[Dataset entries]
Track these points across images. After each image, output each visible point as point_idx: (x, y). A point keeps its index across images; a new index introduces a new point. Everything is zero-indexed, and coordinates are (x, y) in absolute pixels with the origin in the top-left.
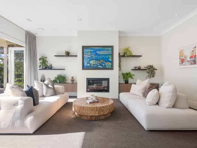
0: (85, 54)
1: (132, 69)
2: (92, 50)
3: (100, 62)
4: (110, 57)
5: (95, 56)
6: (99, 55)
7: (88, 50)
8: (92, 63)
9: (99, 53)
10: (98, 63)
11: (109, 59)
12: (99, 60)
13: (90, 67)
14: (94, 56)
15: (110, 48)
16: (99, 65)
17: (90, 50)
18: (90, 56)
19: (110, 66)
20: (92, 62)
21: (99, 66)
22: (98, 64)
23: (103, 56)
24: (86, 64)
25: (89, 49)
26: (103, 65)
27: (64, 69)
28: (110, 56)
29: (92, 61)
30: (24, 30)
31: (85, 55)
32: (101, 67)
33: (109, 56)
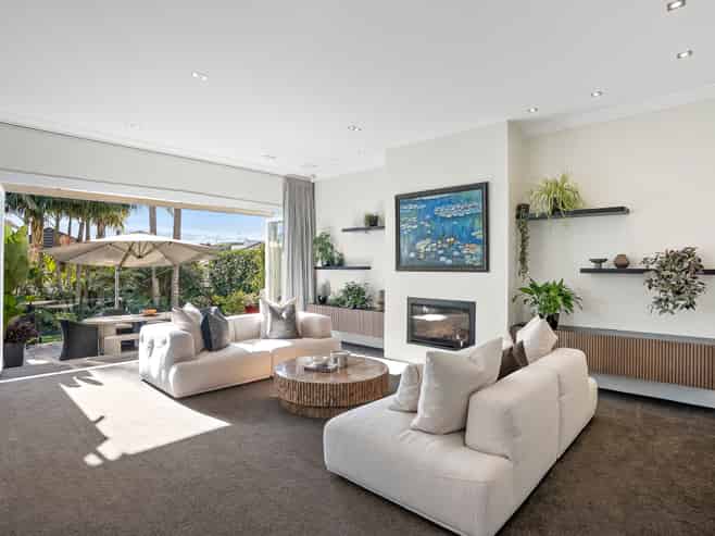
0: (402, 219)
1: (584, 267)
2: (423, 206)
3: (445, 246)
4: (478, 224)
5: (429, 223)
6: (444, 219)
7: (411, 207)
8: (422, 248)
9: (442, 211)
10: (441, 249)
11: (473, 234)
12: (442, 238)
13: (417, 263)
14: (427, 225)
15: (478, 193)
16: (442, 255)
17: (416, 206)
18: (415, 227)
19: (479, 258)
20: (421, 246)
21: (442, 259)
22: (441, 252)
23: (455, 223)
24: (404, 253)
25: (414, 203)
26: (456, 253)
27: (369, 268)
28: (477, 221)
29: (423, 242)
30: (279, 176)
31: (404, 223)
32: (449, 262)
33: (473, 223)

[Task to carry out]:
Only the lines from the beginning of the records through the line bearing "19: (110, 66)" belong in the answer, copied word for word with pictures left out.

[Exercise result]:
Track these points across images. After each image, output each visible point as point_idx: (x, y). A point keeps its index across images; a new index introduces a new point. Everything is zero-indexed, and coordinates are (x, y) in absolute pixels with the origin in the top-left.
0: (85, 54)
1: (132, 69)
2: (92, 50)
3: (100, 62)
4: (110, 57)
5: (95, 56)
6: (99, 55)
7: (88, 50)
8: (92, 63)
9: (99, 53)
10: (98, 63)
11: (109, 59)
12: (99, 60)
13: (90, 67)
14: (94, 56)
15: (110, 48)
16: (99, 65)
17: (90, 50)
18: (90, 56)
19: (110, 66)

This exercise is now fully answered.